# Kenco - one of my sponsor dogs



## melysion (Mar 12, 2007)

Theres an organisation in the UK called Dogs Trust that rehome dogs and also provides a permanent home for dogs that are healthy but - for one reason or another - are difficult to find new homes for. Dogs that have to remain in the shelter permanently are funded by sponsorship.

I have two sponsor dogs. One of them was Kenco. Kenco was a lovely little Jack Russell terrier type dog (I love Jack Russells). I think he had a few behavioral problems which made him difficult to rehome. I've sponsored him since October last year.

I got a letter though the post today saying that Kenco had been been in a fight with one of the other dogs at the shelter and that his resulting injuries were so bad that he had to be put to sleep.

I feel very sad. I never got to meet him, but i got frequent letters telling me how he was doing and photos. Even got a Christmas card and Valentines day card with his little face on and a message written by 'him'. 

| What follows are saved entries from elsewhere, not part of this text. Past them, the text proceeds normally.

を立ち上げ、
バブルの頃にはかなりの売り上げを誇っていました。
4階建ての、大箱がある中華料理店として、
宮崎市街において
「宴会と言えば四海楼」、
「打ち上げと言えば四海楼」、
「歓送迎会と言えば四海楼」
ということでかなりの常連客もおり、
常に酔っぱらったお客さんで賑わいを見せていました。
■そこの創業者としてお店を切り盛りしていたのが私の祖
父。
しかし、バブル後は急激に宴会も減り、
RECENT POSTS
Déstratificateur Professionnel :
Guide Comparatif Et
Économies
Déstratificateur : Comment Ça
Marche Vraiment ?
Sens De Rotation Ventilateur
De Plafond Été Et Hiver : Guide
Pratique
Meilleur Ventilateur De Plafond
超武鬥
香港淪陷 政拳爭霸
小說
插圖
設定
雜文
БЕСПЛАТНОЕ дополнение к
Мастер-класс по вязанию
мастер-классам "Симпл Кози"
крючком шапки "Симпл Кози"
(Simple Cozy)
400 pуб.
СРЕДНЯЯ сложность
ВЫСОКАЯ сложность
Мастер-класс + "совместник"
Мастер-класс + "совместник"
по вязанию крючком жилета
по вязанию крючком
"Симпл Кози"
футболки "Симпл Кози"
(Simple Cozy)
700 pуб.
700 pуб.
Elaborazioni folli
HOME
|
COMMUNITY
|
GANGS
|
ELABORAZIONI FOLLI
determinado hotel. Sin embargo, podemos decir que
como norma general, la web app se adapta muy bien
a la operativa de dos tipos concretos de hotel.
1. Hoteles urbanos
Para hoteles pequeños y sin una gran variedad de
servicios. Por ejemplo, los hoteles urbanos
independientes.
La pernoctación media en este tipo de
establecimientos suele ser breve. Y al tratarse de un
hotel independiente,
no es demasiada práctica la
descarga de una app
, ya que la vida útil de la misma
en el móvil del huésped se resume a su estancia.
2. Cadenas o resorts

My sponsorship has been transfered to another little Jack Russell at the shelter called Peter Pan. They asked if I minded and of course I don't. Peter Pan is obviously in as much need of support as Kenco was. 

So, now my sponsor dogs are Peter Pan and an absolutely stunning lurcher called Leo. 

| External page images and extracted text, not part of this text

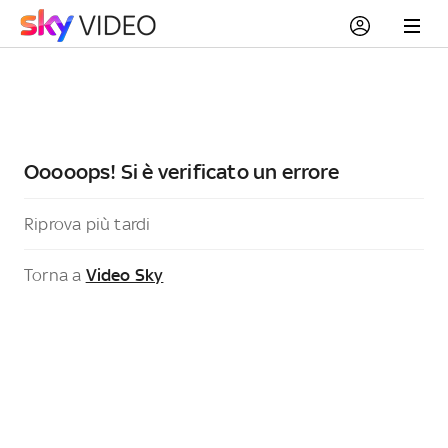
Ooooops! Si è verificato un errore
Riprova più tardi
Torna a
Video Sky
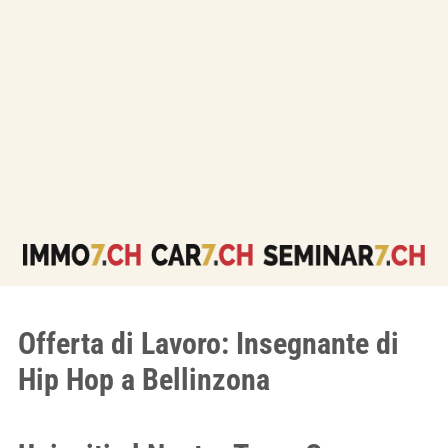
Offerta di Lavoro: Insegnante di
Hip Hop a Bellinzona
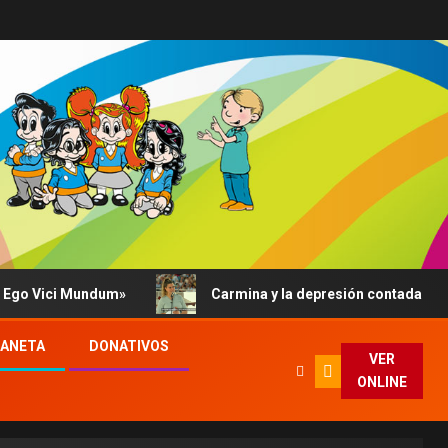
ci Mundum»
Carmina y la depresión contada al Papa: su 
LANETA
DONATIVOS
VER
ONLINE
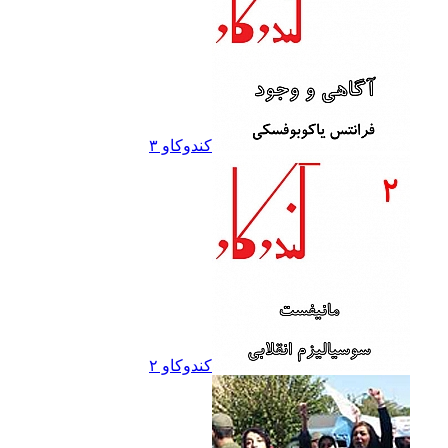
کندوکاو ۳
کندوکاو ۲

But, I feel very sad for Kenco. Apparently he was quite the favourite in the shelter and used to greet all the visitors as they came in. 

Photos of Kenco.


----------



## OsnobunnieO (Jun 28, 2004)

That's a very lovely thing you do (and continue to do) to help those dogs. Its heartwarming to know people like you exist.

I'm very sorry to hear about the loss. Its obvious how touched you were by having these dogs in your life whether you knew them personally or not.


----------



## marie73 (Jul 12, 2006)

Kenco was a little cutie pie! So sorry for your loss.


----------



## Jeanie (Jun 18, 2003)

I'm so sorry I missed this thread.  Kenco looks like a lovable, playful pup. Peace.


----------